### Instructions for the task
In your copy, repeat each record exactly and include no pictures.

Saved entries
───

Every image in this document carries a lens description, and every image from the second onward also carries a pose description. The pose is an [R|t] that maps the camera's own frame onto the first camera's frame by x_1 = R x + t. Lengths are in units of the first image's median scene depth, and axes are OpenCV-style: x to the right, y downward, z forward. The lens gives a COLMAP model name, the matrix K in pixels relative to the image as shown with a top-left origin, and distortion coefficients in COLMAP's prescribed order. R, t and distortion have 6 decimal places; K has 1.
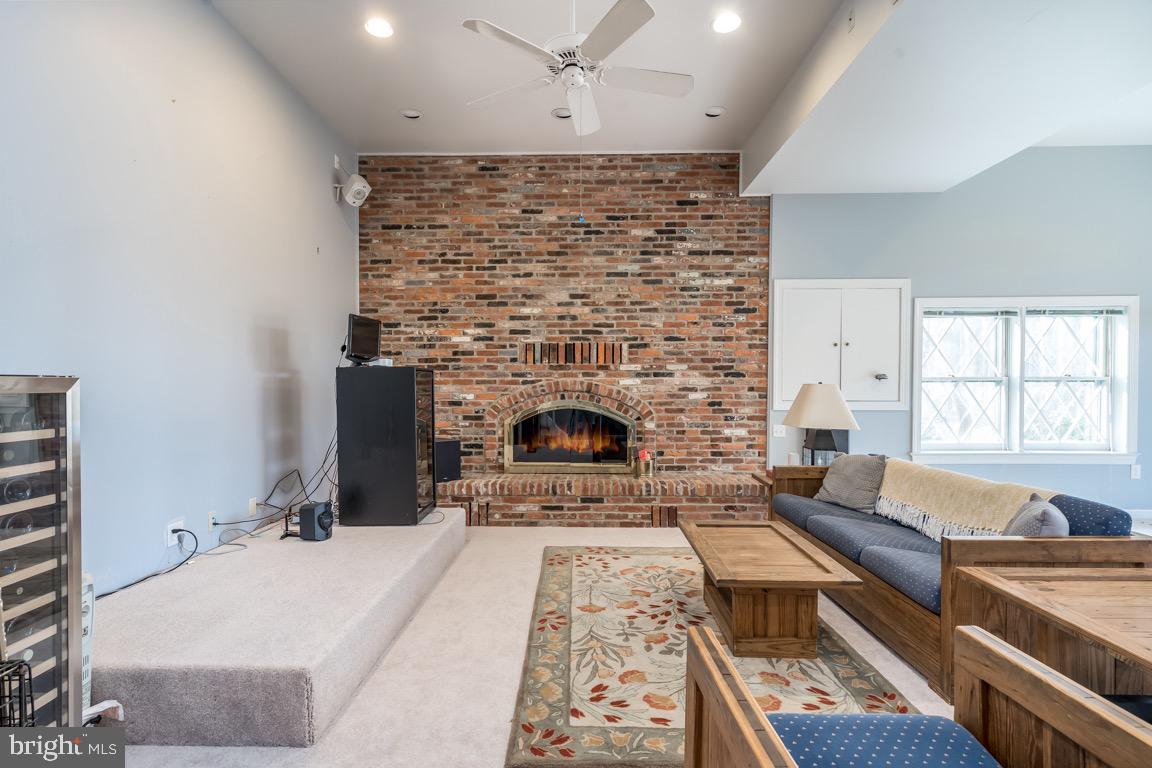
lens RADIAL K [[561.2, 0, 572.0], [0, 561.2, 390.2], [0, 0, 1]] dist [0.002709, -0.001086]
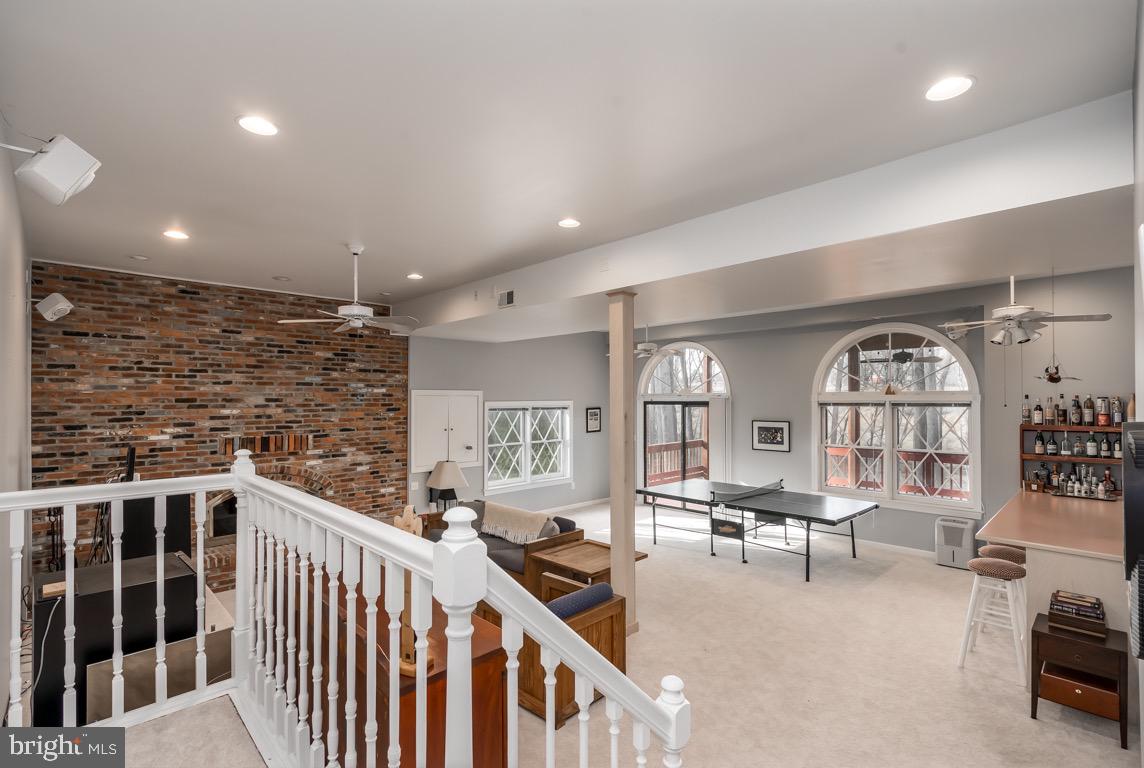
lens RADIAL K [[528.6, 0, 568.9], [0, 528.6, 391.7], [0, 0, 1]] dist [-0.002528, 0.000672]
pose [[0.704006, 0.008711, 0.710141, -0.376179], [0.009400, 0.999723, -0.021582, -0.153923], [-0.710132, 0.021869, 0.703729, -0.351460]]
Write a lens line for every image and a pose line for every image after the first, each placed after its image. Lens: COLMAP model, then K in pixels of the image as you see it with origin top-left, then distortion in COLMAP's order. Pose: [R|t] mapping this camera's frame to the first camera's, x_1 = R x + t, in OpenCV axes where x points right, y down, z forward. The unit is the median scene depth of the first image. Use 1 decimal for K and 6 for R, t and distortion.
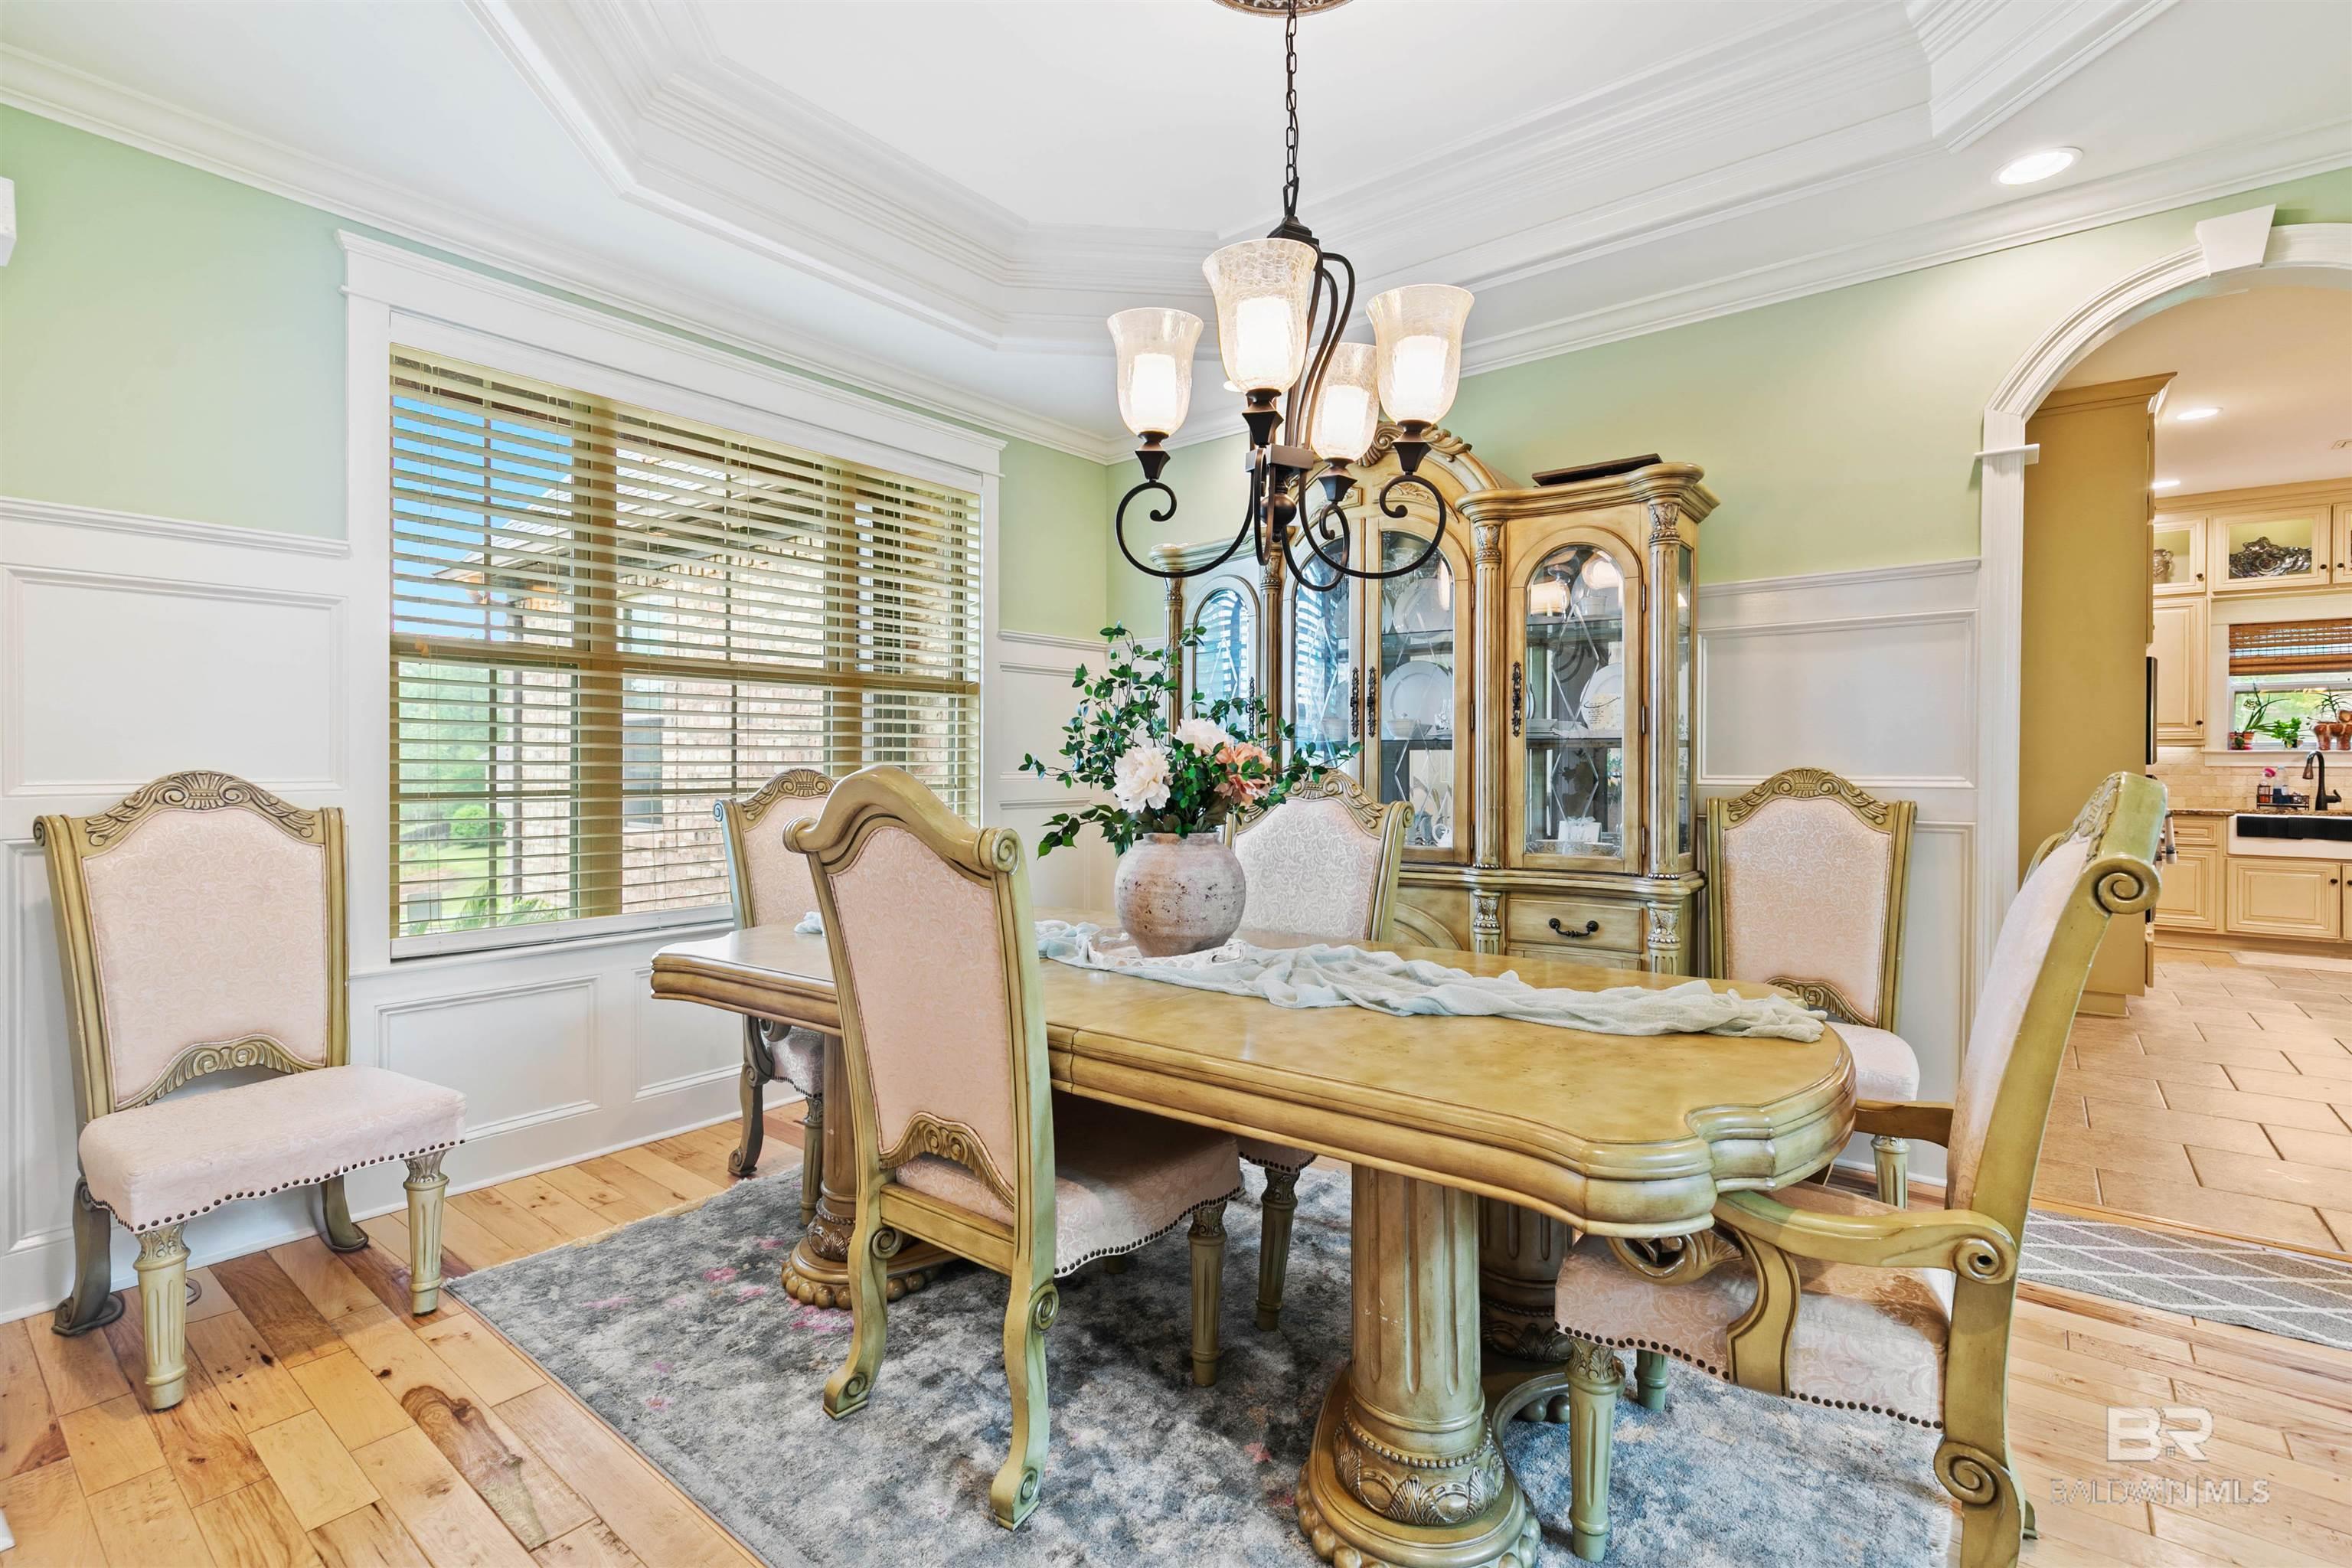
lens RADIAL K [[1062.8, 0, 1176.0], [0, 1062.8, 784.0], [0, 0, 1]] dist [0.000169, -0.000019]
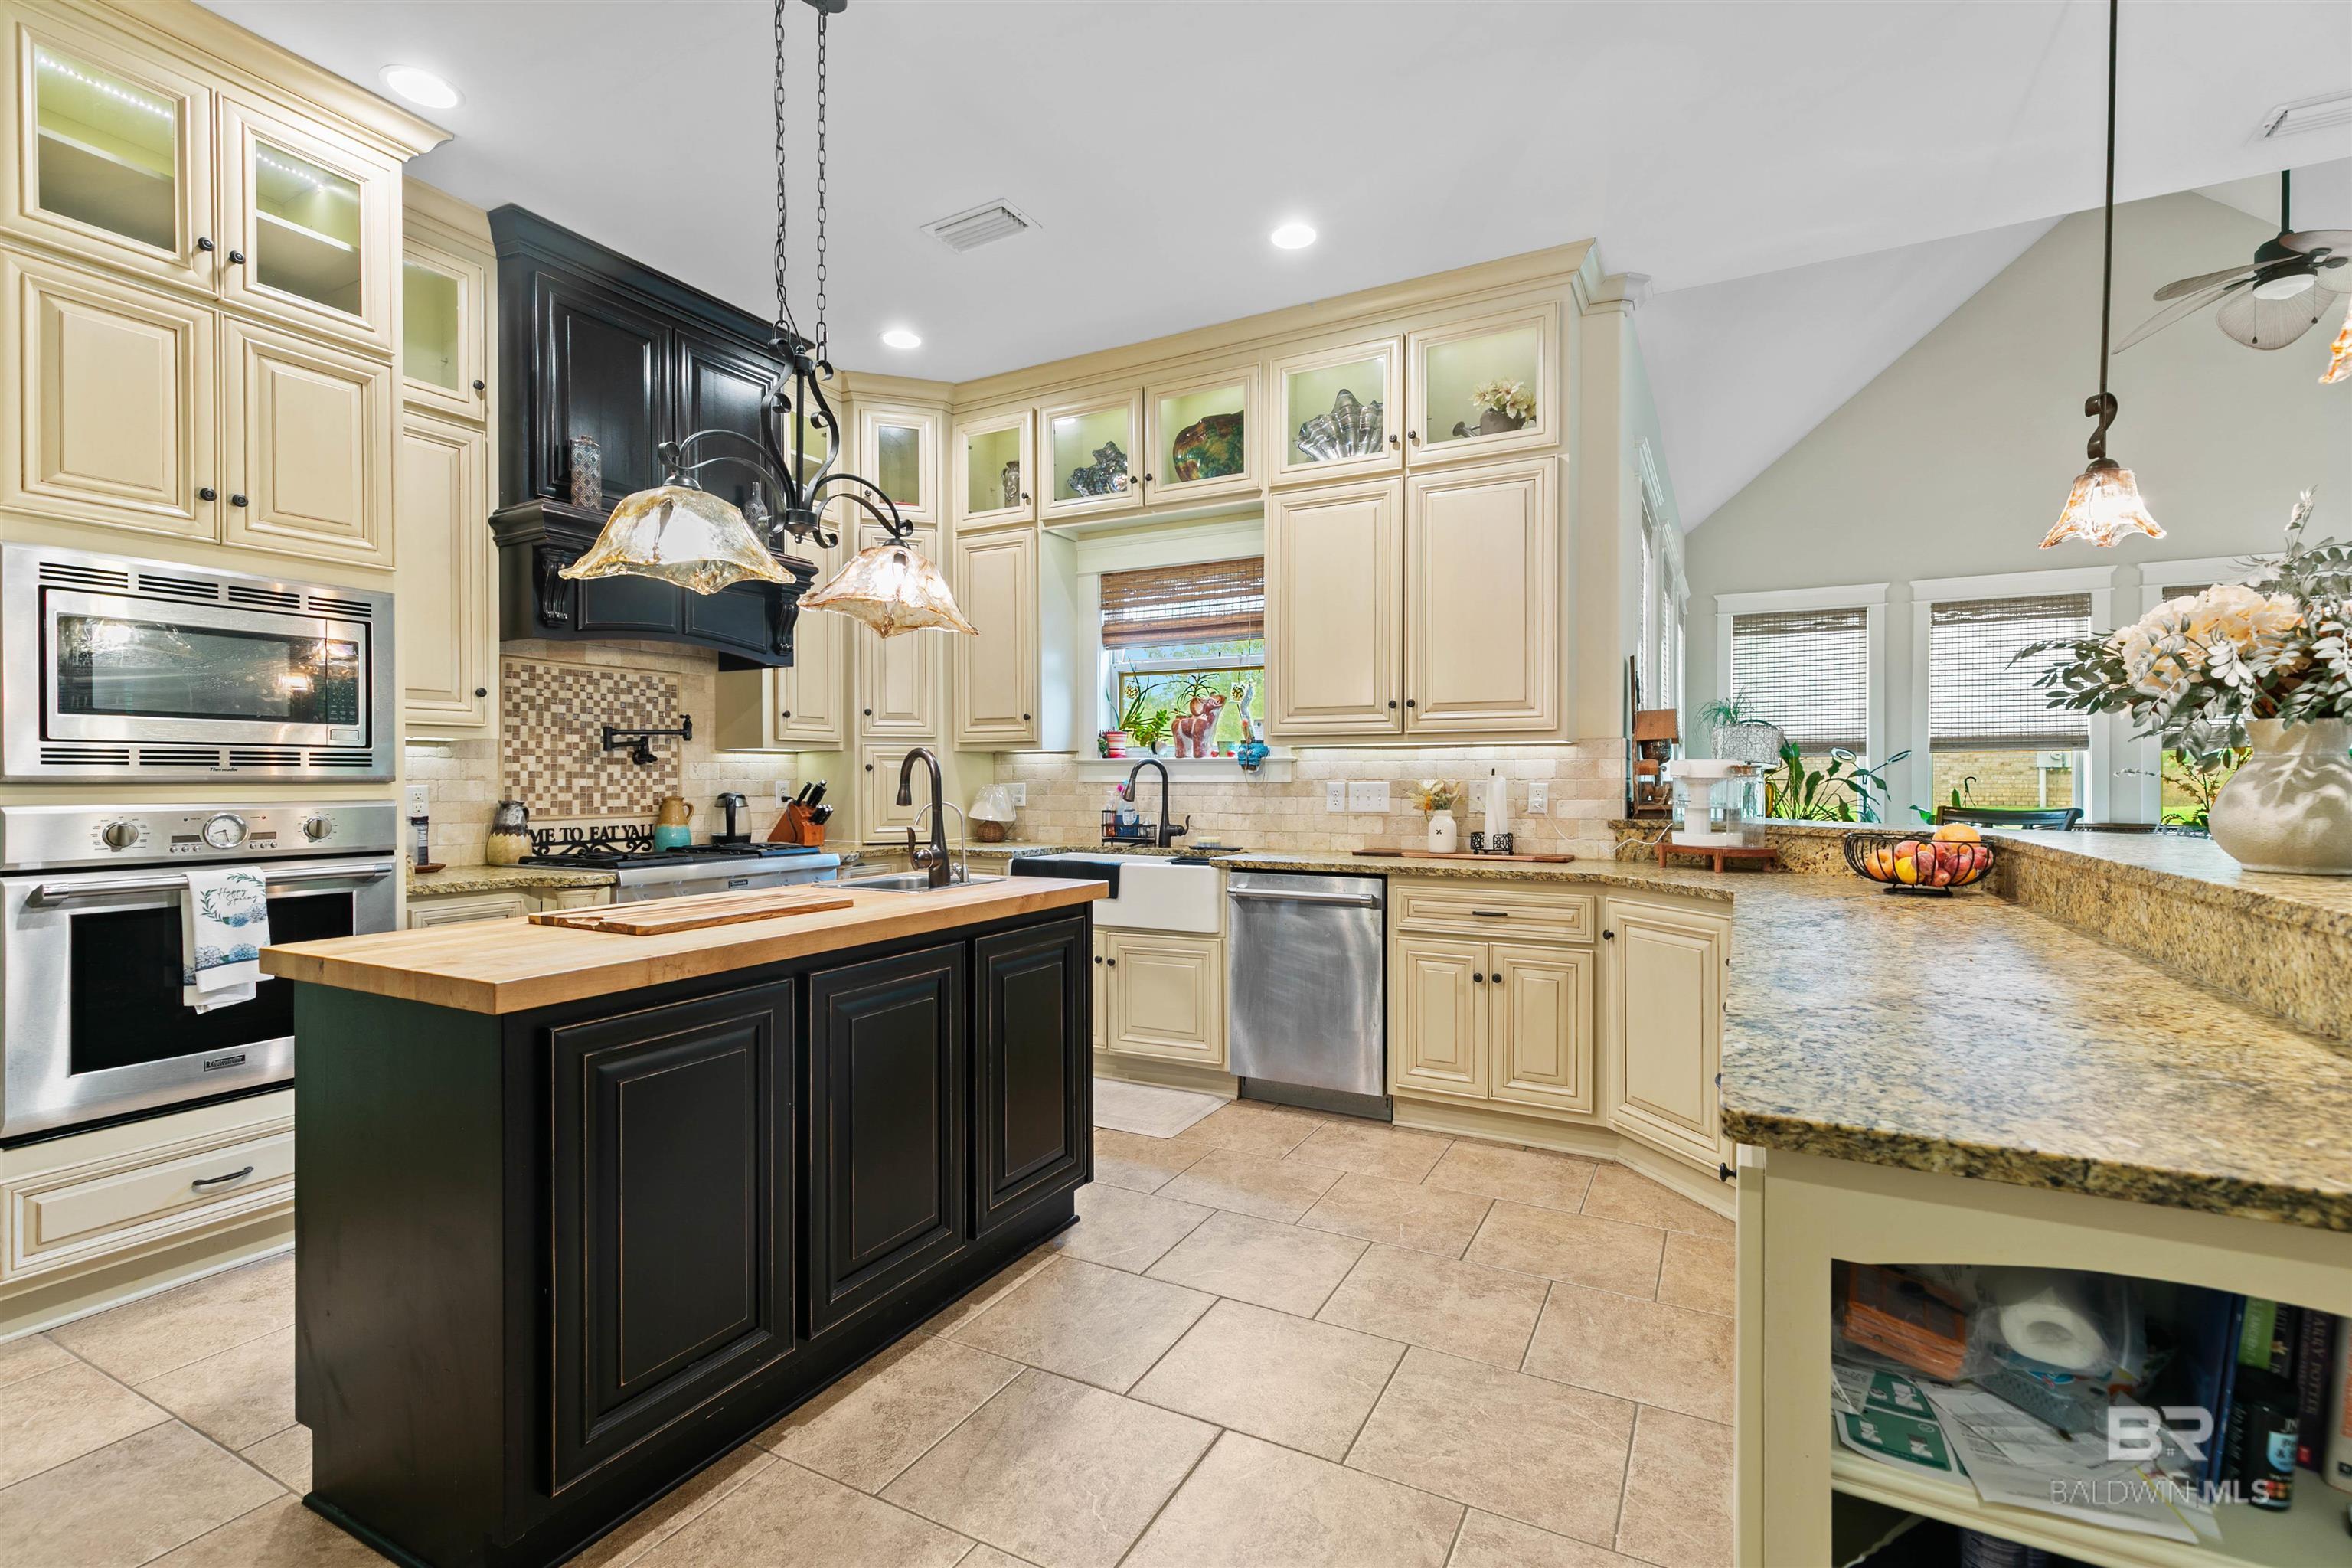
lens RADIAL K [[1062.8, 0, 1176.0], [0, 1062.8, 784.0], [0, 0, 1]] dist [0.000169, -0.000019]
pose [[0.983458, -0.003631, 0.181099, 0.920350], [0.006895, 0.999825, -0.017397, -0.003553], [-0.181004, 0.018358, 0.983311, 0.326274]]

───

### Solved exercise
Every image in this document carries a lens description, and every image from the second onward also carries a pose description. The pose is an [R|t] that maps the camera's own frame onto the first camera's frame by x_1 = R x + t. Lengths are in units of the first image's median scene depth, and axes are OpenCV-style: x to the right, y downward, z forward. The lens gives a COLMAP model name, the matrix K in pixels relative to the image as shown with a top-left origin, and distortion coefficients in COLMAP's prescribed order. R, t and distortion have 6 decimal places; K has 1.
lens RADIAL K [[561.2, 0, 572.0], [0, 561.2, 390.2], [0, 0, 1]] dist [0.002709, -0.001086]
lens RADIAL K [[528.6, 0, 568.9], [0, 528.6, 391.7], [0, 0, 1]] dist [-0.002528, 0.000672]
pose [[0.704006, 0.008711, 0.710141, -0.376179], [0.009400, 0.999723, -0.021582, -0.153923], [-0.710132, 0.021869, 0.703729, -0.351460]]
Write a lens line for every image and a pose line for every image after the first, each placed after its image. Lens: COLMAP model, then K in pixels of the image as you see it with origin top-left, then distortion in COLMAP's order. Pose: [R|t] mapping this camera's frame to the first camera's, x_1 = R x + t, in OpenCV axes where x points right, y down, z forward. The unit is the median scene depth of the first image. Use 1 decimal for K and 6 for R, t and distortion.
lens RADIAL K [[1062.8, 0, 1176.0], [0, 1062.8, 784.0], [0, 0, 1]] dist [0.000169, -0.000019]
lens RADIAL K [[1062.8, 0, 1176.0], [0, 1062.8, 784.0], [0, 0, 1]] dist [0.000169, -0.000019]
pose [[0.983458, -0.003631, 0.181099, 0.920350], [0.006895, 0.999825, -0.017397, -0.003553], [-0.181004, 0.018358, 0.983311, 0.326274]]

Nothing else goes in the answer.